Señaló el aparador, las fotografías introducidas entre el cristal esmerilado y la madera de la puerta. De Luca se acercó y sacó una que había caído de lado y se aguantaba sólo por una esquina. Era una foto bonita, más grande de lo normal, enmarcada por un reborde blanco. Ermes Ricciotti estaba con el torso desnudo y tendía delante del rostro los puños cerrados con los guantes de boxeo. Detrás, un palo de ring, y, al fondo, la pancarta oscura de un gimnasio, Polideportivo Popular Espartaco. De Luca se volvió a mirar al hombre ahorcado. Había advertido enseguida la nariz rota, con la punta aplastada, y también las orejas deformadas, bajas a los lados de la mandíbula cuadrada, empujada hacia un lado por el nudo de la cuerda. Tendría poco más de veinte años.
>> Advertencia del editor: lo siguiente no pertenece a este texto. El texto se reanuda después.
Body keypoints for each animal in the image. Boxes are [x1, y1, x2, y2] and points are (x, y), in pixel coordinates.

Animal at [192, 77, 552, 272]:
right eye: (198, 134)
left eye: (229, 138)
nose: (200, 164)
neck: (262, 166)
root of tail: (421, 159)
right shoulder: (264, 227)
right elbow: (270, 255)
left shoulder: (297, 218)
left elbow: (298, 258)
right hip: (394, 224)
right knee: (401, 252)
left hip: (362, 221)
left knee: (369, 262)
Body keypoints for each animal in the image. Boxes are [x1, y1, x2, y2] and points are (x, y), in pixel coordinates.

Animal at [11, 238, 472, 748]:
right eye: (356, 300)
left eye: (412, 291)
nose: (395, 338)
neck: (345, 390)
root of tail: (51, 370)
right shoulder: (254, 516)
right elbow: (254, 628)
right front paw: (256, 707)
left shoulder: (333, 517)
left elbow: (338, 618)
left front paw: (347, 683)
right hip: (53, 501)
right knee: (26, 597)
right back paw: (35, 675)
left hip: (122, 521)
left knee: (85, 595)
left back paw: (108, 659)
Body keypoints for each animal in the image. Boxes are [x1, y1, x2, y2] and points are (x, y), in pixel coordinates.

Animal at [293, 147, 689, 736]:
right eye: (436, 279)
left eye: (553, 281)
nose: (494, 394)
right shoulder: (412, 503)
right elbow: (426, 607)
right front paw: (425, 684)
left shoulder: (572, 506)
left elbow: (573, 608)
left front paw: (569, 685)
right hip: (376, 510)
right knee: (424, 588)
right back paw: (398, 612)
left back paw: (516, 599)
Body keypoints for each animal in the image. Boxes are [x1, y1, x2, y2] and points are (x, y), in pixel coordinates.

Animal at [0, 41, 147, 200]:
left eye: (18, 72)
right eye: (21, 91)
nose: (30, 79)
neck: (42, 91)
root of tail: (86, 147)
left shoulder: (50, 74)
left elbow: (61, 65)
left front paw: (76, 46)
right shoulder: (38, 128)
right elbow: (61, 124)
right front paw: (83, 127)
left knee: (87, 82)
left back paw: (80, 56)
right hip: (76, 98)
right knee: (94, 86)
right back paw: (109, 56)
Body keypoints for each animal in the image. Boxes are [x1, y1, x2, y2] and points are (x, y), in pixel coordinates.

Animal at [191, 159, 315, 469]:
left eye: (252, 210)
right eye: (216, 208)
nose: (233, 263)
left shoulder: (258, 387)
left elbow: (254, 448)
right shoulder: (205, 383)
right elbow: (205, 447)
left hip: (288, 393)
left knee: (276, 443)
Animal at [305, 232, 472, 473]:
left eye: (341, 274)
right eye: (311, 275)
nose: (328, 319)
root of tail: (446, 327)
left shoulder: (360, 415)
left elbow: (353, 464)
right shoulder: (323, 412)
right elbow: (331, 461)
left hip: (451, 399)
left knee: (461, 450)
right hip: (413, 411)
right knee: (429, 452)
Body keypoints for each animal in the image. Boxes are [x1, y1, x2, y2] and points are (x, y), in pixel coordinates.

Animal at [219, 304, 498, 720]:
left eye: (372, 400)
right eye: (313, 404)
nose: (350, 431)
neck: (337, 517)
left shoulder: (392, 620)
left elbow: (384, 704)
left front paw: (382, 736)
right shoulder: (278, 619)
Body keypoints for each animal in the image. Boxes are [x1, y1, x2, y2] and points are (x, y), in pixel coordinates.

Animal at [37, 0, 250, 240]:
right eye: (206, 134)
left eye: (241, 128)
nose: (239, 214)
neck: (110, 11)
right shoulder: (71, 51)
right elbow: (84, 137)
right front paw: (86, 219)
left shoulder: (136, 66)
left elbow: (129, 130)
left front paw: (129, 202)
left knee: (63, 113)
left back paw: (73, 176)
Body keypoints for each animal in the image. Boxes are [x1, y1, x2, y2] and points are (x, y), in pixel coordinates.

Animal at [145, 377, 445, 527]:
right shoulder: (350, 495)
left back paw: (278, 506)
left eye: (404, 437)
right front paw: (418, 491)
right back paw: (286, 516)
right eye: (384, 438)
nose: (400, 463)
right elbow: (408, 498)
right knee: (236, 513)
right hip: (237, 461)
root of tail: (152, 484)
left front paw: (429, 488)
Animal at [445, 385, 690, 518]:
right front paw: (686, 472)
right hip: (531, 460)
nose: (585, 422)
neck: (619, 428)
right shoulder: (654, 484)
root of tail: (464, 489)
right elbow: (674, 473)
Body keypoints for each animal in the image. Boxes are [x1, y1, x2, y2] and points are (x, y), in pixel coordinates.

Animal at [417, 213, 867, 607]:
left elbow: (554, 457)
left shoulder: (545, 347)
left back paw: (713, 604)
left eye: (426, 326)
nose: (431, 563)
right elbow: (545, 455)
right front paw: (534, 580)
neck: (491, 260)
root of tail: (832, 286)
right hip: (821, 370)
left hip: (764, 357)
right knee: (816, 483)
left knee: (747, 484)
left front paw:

Devolvió la fotografía a su sitio, entre las demás, que eran más antiguas, con las esquinas dobladas: un puñado de hombres armados en un Fiat Millecento que entraba en Bolonia delante de un tanque americano, y un muchacho en el capó que, bien mirado, entornando los párpados para enfocar la mirada, podría ser Ricciotti. El recorte de un periódico con el primerísimo plano de una muchacha de cabello suelto que se confundía con el negro del fondo, los labios entreabiertos en una sonrisa provocativa y el mentón oculto tras la curva desnuda del hombro, «Concurso La bella italiana 1947», ponía de través, en falsa letra manuscrita. Ricciotti de muy lejos, movido y amarilleado por una mancha en el papel, mientras entraba en Via delle Oche, en una Vespa Lambretta. Había también un pedazo de foto, una esquina con reborde blanco de una foto que ya no estaba, un pie en una sandalia de cuña de corcho y apenas el extremo de una falda de rayas sobre un tobillo claro. De Luca lo rascó con la uña del meñique, pero el fragmento, bien metido en la madera, no se movió.